Disney Is Already Erasing Aerosmith From Rock ‘n’ Roller Coaster—And the Muppets Makeover Has Begun
Just days after the Aerosmith era came to a close at Disney’s Hollywood Studios, crews are already hard at work stripping out the old and painting in the...
Just days after the Aerosmith era came to a close at Disney’s Hollywood Studios, crews are already hard at work stripping out the old and painting in the new. The Rock ‘n’ Roller Coaster transformation is moving fast—and the first visible signs of the Muppets takeover are showing up right now.
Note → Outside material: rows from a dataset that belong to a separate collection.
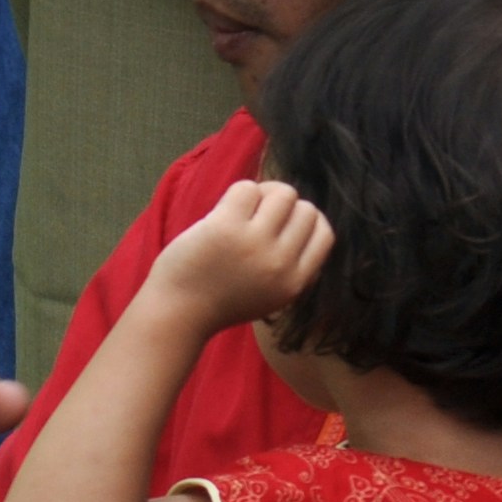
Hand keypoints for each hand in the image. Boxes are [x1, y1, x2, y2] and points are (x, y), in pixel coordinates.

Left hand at [137, 178, 335, 332]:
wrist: (176, 313)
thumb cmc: (217, 301)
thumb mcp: (269, 295)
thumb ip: (290, 266)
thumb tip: (303, 218)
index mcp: (295, 282)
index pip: (325, 234)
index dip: (306, 221)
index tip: (283, 223)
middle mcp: (280, 262)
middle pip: (306, 209)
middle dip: (284, 206)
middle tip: (257, 215)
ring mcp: (254, 243)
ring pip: (283, 193)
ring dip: (263, 194)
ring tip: (241, 210)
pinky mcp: (226, 227)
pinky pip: (247, 188)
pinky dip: (237, 192)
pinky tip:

According to Laughing Place, the iconic upside-down convertible suspended from the attraction’s entrance arch—one of the most photographed backdrops on the entire Hollywood Studios lot—has already received a fresh coat of paint as part of the reimagining. Photos captured by photographer Luke Manning show the car’s exterior being repainted, with construction barriers now surrounding the massive guitar structure out front as that too gets a full visual overhaul.
What’s Actually Changing
The entrance car, which for nearly three decades was synonymous with the Aerosmith version of the ride, is being repainted with red flames outlined in orange—a nod to the Electric Mayhem band’s wild, psychedelic aesthetic. The giant guitar near the facade is fully shrouded in construction walls while it receives its own new color scheme.
All exterior Aerosmith signage has been pulled down. Disney wasted no time—within 24 hours of the March 1 closure, an updated park map hit the app with every trace of Aerosmith replaced by Muppets branding. Construction signage currently displayed at the site reads “We’re moving right along,” which, if you know your Muppet Movie trivia, is a direct reference to the classic Kermit and Fozzie road trip song.
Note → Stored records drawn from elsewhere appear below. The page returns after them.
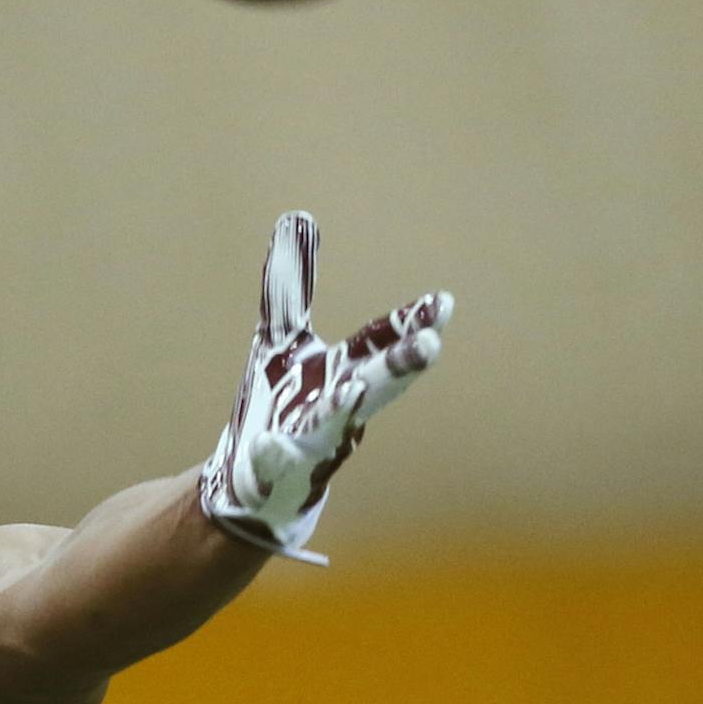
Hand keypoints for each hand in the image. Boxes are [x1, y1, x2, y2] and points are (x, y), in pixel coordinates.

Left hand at [199, 211, 450, 564]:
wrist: (260, 486)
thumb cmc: (284, 406)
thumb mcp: (282, 341)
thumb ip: (289, 288)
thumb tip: (296, 217)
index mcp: (345, 373)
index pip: (382, 343)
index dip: (411, 323)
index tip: (443, 302)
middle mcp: (339, 407)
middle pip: (375, 382)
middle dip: (399, 364)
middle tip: (429, 344)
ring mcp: (309, 441)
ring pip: (331, 424)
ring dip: (344, 407)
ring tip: (352, 388)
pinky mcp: (275, 471)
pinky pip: (274, 461)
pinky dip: (274, 453)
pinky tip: (268, 444)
The guitar’s base will also feature a gold piano key as a specific nod to Dr. Teeth’s gold tooth. These are the kinds of details that tell you Disney’s Imagineers are leaning hard into Muppet lore rather than just slapping new characters onto an existing framework.
A New Story From the Ground Up
The reimagined attraction—officially titled Rock ‘n’ Roller Coaster Starring The Muppets—will place guests inside G-Force Records, a Hollywood recording studio now operating under the ownership of J.P. Grosse, Scooter’s real estate tycoon uncle and owner of the Muppet Theatre. The Electric Mayhem are trying to make it to their biggest concert ever, and guests will pile into a super-stretch limo outfitted with Muppet Labs technology to get them there—at very high speed.
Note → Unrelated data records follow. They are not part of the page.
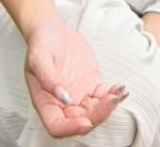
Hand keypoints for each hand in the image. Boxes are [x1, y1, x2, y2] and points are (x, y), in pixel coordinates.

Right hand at [24, 20, 127, 138]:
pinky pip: (104, 97)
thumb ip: (48, 78)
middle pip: (81, 121)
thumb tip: (64, 98)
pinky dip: (114, 96)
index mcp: (45, 101)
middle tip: (109, 101)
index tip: (85, 122)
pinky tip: (121, 88)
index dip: (70, 129)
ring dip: (108, 107)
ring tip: (118, 93)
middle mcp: (62, 104)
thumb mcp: (38, 57)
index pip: (56, 126)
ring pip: (95, 112)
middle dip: (97, 116)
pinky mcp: (91, 86)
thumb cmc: (41, 43)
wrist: (52, 30)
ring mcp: (78, 96)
The pre-show will feature an animatronic Scooter rather than the video format used by the Aerosmith version, which is a notable upgrade. The overall visual language of the ride is shifting from gritty urban music industry to what Disney describes as “comedic and cartoon-like”—fully in keeping with the absurdist Muppets world.
Why This Matters for Your Next Trip
If you were planning a Hollywood Studios visit this spring hoping to catch the Aerosmith version one last time, that ship has sailed—the final ride was March 1, 2026. The new Muppets version is targeting a summer 2026 opening with no confirmed date yet. So there is a window of several months where this attraction will simply be unavailable.
The good news is that the transformation appears to be moving quickly. The pace Disney is working at suggests they are motivated to get this open well before the peak summer crowd season, not after it.
We think this is one of the more interesting reimaginings Disney has tackled in recent years. The Muppets are genuinely beloved by guests across generations, and threading them into a high-speed thrill ride—with actual animatronics and deep character-specific detail—feels like a stronger creative fit than it might appear on paper. The Electric Mayhem doing a wild Hollywood road trip is essentially a Muppets plot that writes itself.
Keep an eye on this one. The physical changes happening right now are the clearest signal yet that Rock ‘n’ Roller Coaster Starring The Muppets is real, it is imminent, and it is going to look nothing like what you remember.